British lawmakers will convene in the House of Commons to vote on Prime Minister Boris Johnson’s newly agreed Brexit deal in a rare Saturday sitting.
Johnson, who took over crucial negotiations with European Union officials on the divorce deal after his predecessor Theresa May repeatedly lost parliament votes on her deal, will try to secure ratification from lawmakers.
Having lost all crucial votes in parliament since taking office, Johnson needs 320 MPs to back his deal. The numbers do not look good for the prime minister, however, as he faces the historic parliamentary session.
The leader of the Democratic Unionist Party (DUP) has already said they would not support the deal.
The last time the House of Commons held a Saturday sitting was 37 years ago during Britain’s war with Argentina over sovereignty of the Falkland Islands.

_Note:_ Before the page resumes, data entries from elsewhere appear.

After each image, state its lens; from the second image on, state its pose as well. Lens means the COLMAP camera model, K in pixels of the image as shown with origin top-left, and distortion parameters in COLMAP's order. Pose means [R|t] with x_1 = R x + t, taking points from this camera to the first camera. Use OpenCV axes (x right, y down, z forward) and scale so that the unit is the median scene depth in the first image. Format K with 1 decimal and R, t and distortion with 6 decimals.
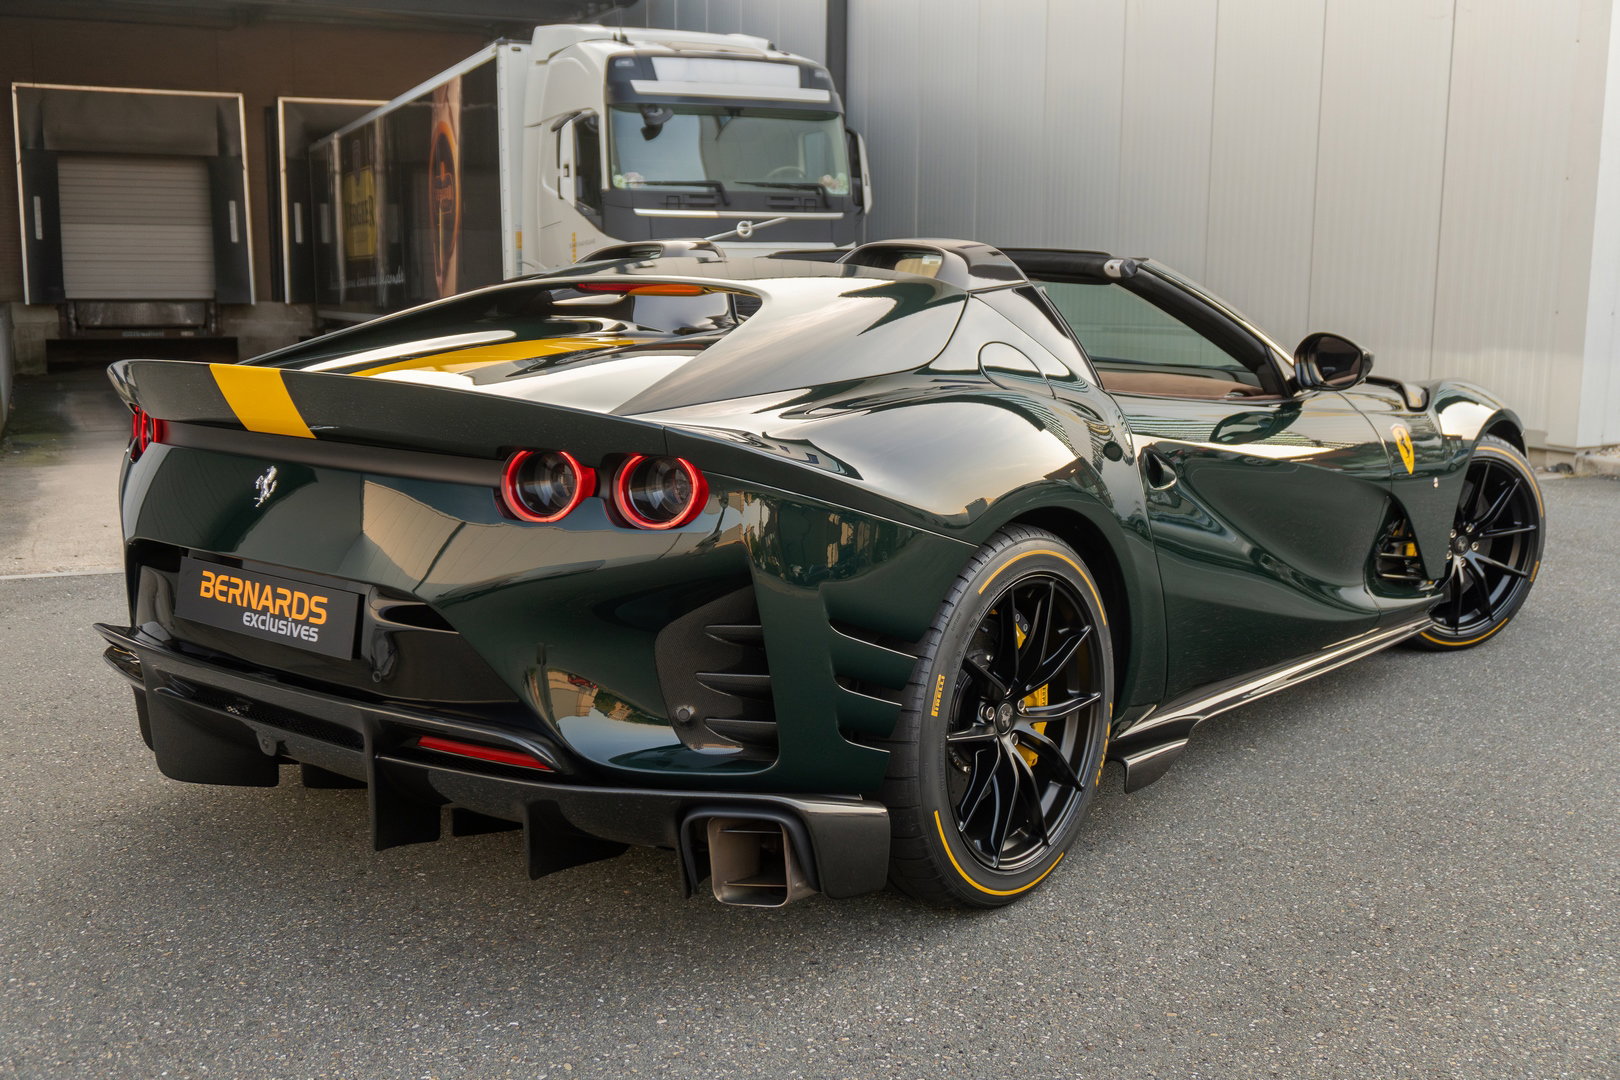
lens RADIAL K [[1688.9, 0, 827.6], [0, 1688.9, 549.2], [0, 0, 1]] dist [0.001701, 0.000000]
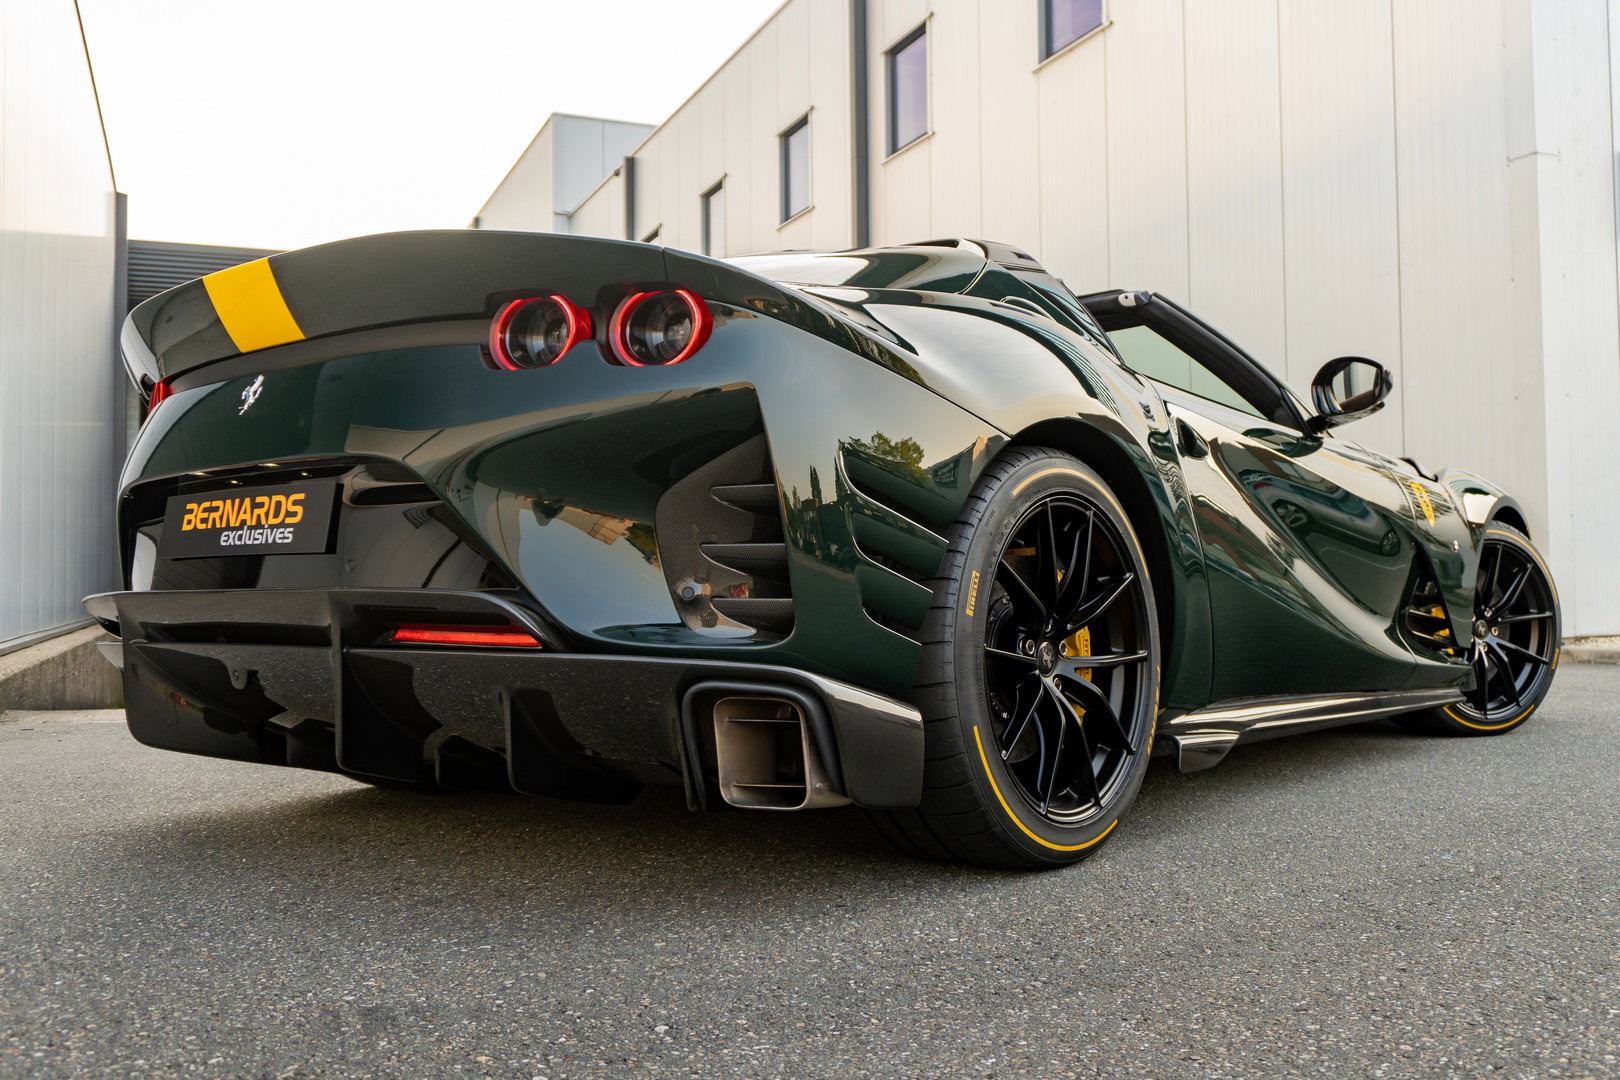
lens RADIAL K [[1455.5, 0, 826.5], [0, 1455.5, 544.8], [0, 0, 1]] dist [-0.008396, -0.011764]
pose [[0.999539, -0.020834, -0.022064, 0.004966], [0.015896, 0.978822, -0.204096, 0.215120], [0.025849, 0.203651, 0.978702, 0.229291]]
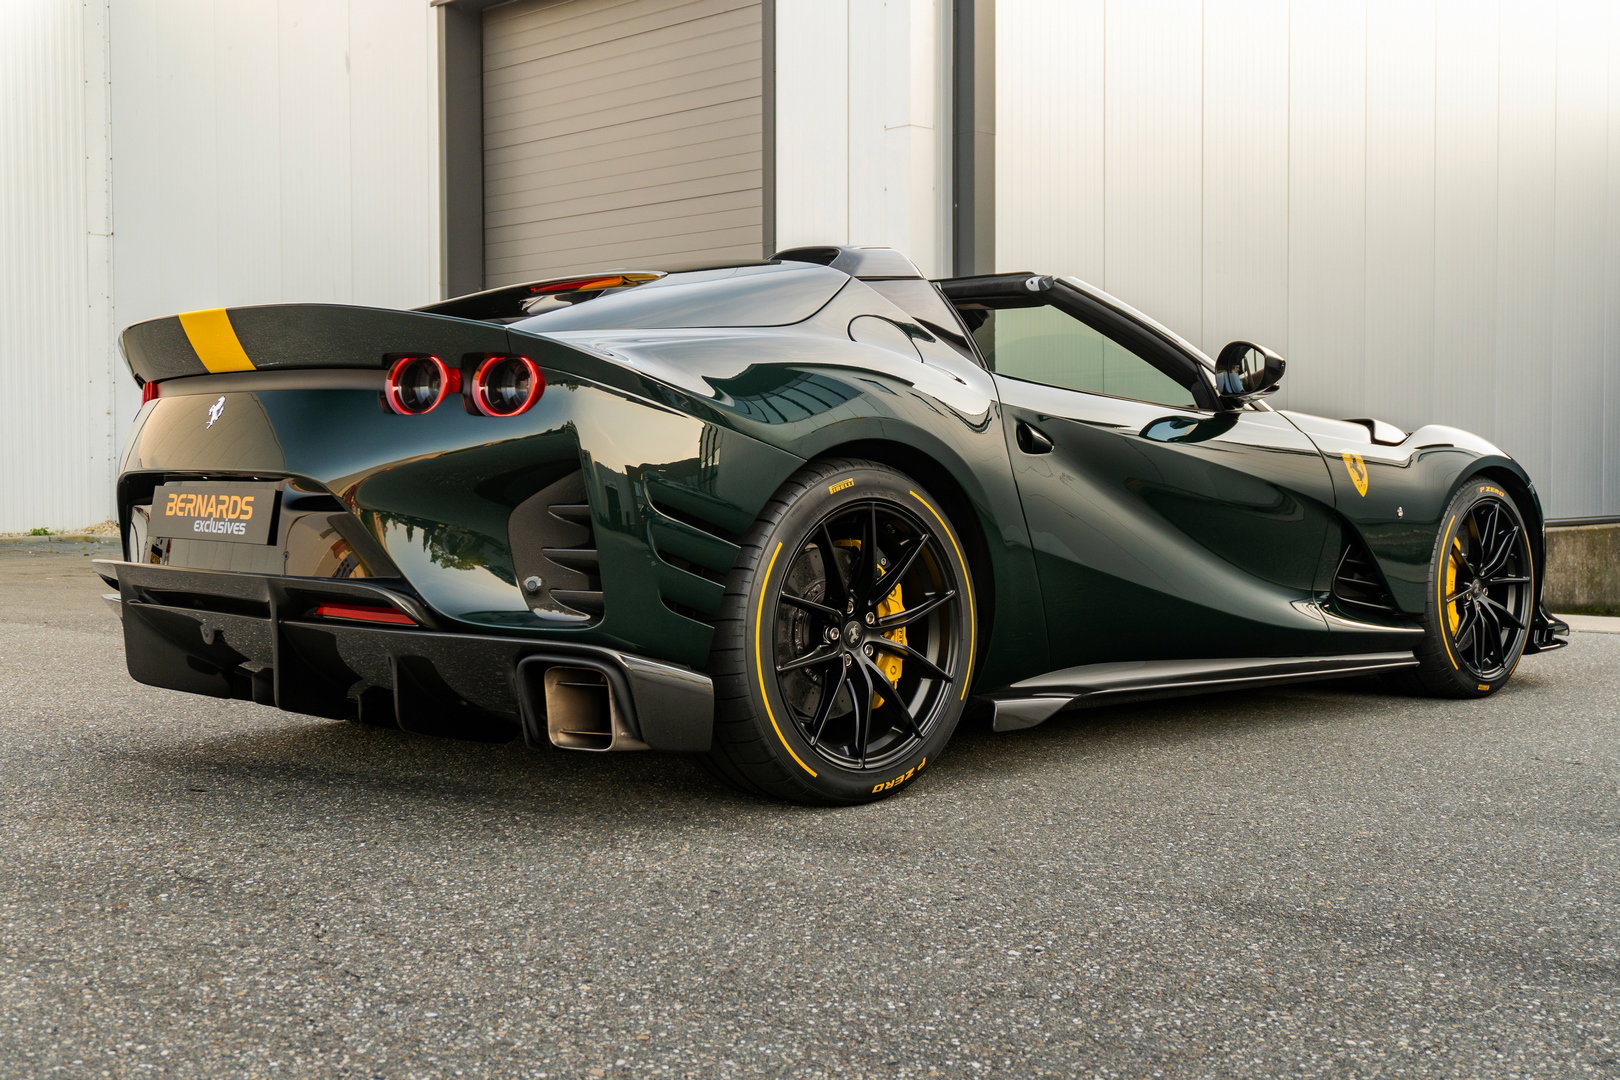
lens RADIAL K [[1865.1, 0, 822.8], [0, 1865.1, 555.5], [0, 0, 1]] dist [0.015430, 0.000000]
pose [[0.992043, 0.003732, -0.125843, 0.257740], [-0.019921, 0.991621, -0.127634, 0.221947], [0.124312, 0.129125, 0.983805, -0.230477]]
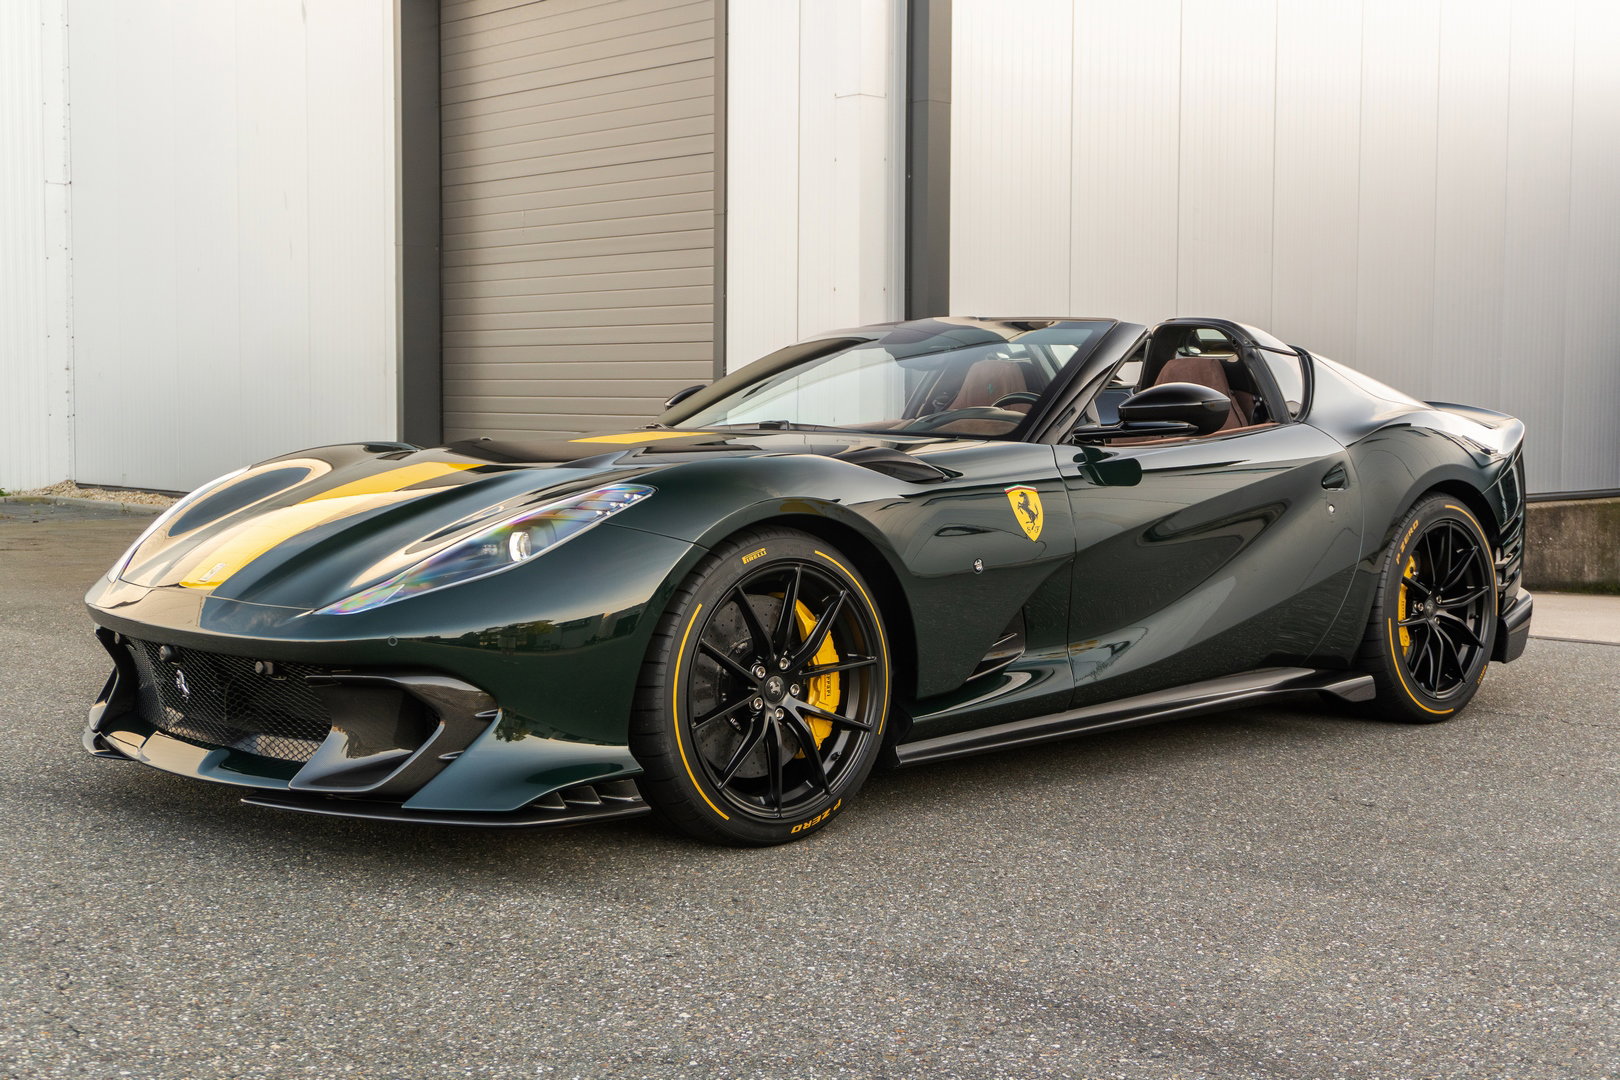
lens RADIAL K [[1979.6, 0, 814.5], [0, 1979.6, 565.5], [0, 0, 1]] dist [0.000213, 0.000000]
pose [[0.989170, 0.016590, -0.145834, 0.455350], [-0.030550, 0.995102, -0.094019, 0.154499], [0.143560, 0.097456, 0.984831, -0.349062]]
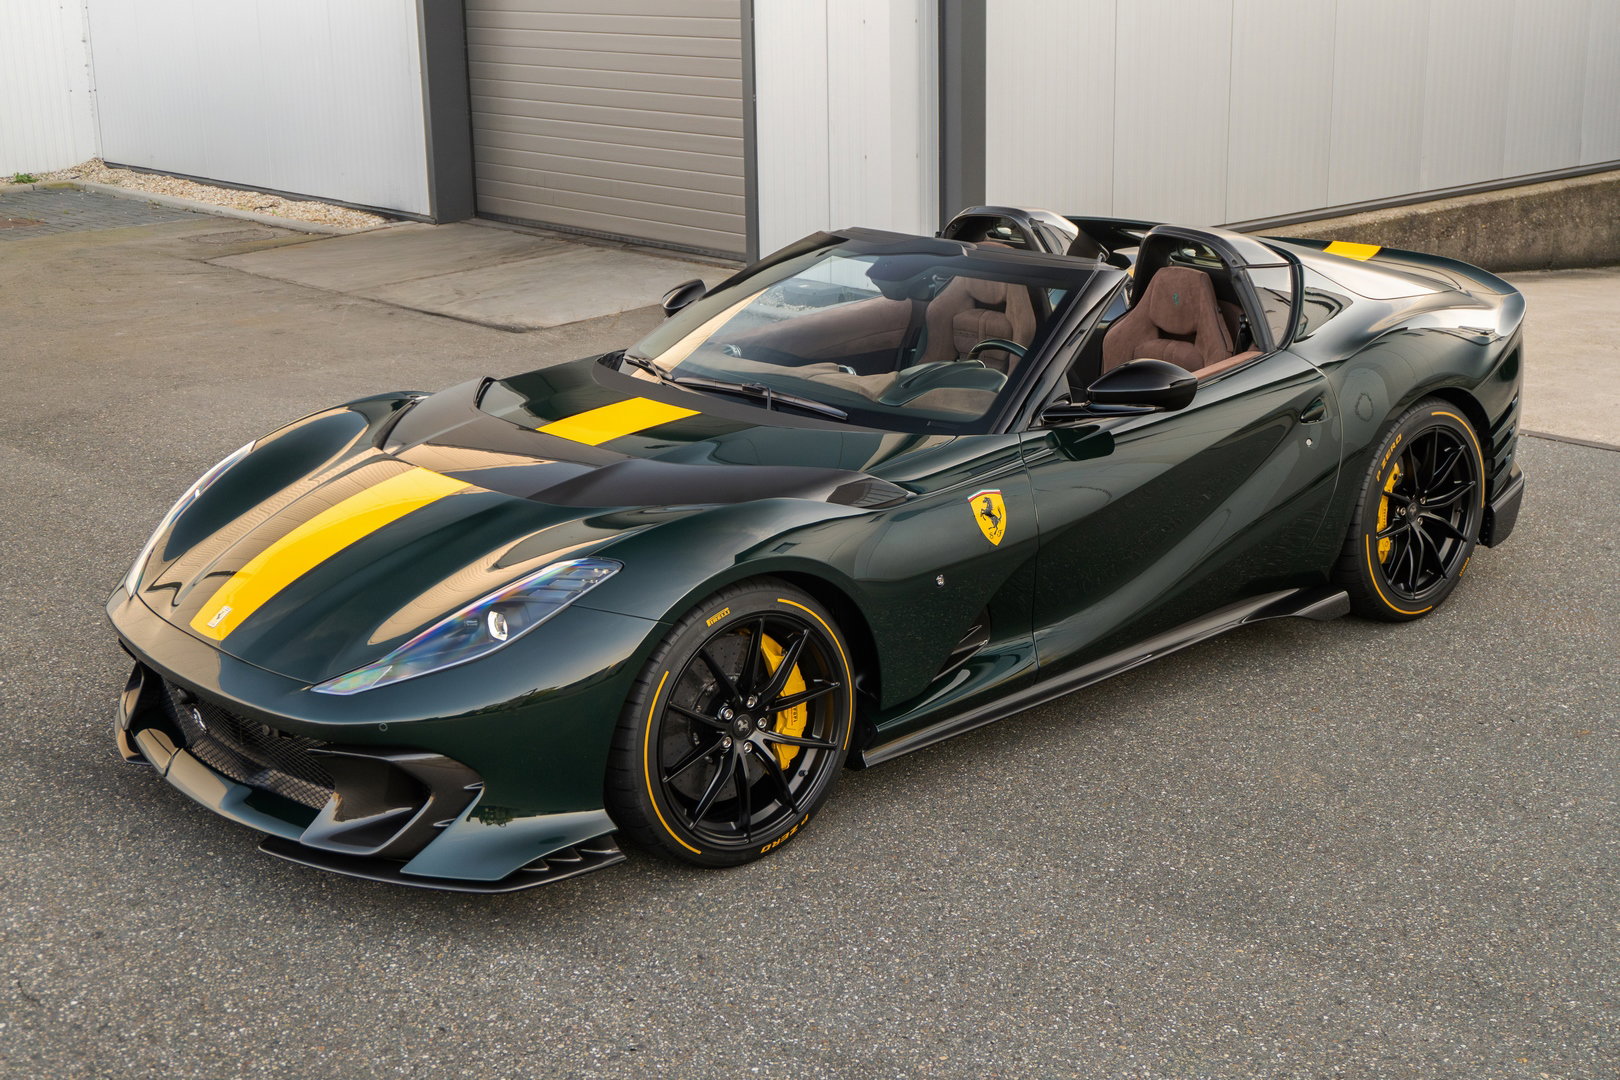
lens RADIAL K [[2054.5, 0, 819.3], [0, 2054.5, 559.7], [0, 0, 1]] dist [0.013558, 0.000000]
pose [[0.983690, 0.037669, -0.175882, 0.557943], [-0.017518, 0.993240, 0.114748, -0.212093], [0.179016, -0.109796, 0.977701, -0.480766]]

Johnson removed the whip from 21 former Tory MPs weeks ago when they voted in favor of a bill that would force the government to ask the EU for a new extension to Brexit. As they voted against a no-deal Brexit, they are not expected to vote for this new deal.
The new deal, if passed by parliament, would leave Northern Ireland aligned with the EU in customs rules so the European single market is protected. It is a concessional change to a controversial backstop clause of the previous deal, but it is also presented as a good deal to protect the Good Friday (1998 Belfast) Agreement and avoid a hard border in the island of Ireland after Brexit.
However, the new deal would also create a regulatory border between Northern Ireland and the rest of the U.K. territory – a situation the Tory government’s de facto partners Northern Irish unionists have categorically rejected.
Although all the opposition parties in Westminster have said they would oppose the deal, Johnson has claimed that his deal will receive enough support in the vote.
The historic vote will see various amendments chosen by House of Commons Speaker John Bercow, and the final vote will be held after all the amendments are voted on.
The European Union (Withdrawal) (No. 2) Act, also known as the Benn Act, requires Johnson to go back to Brussels to request a new extension from the EU.
Johnson has repeatedly said the U.K. would leave the bloc on Oct. 31 with or without a deal, but what happens on Saturday will shape the country’s future and its departure from the bloc.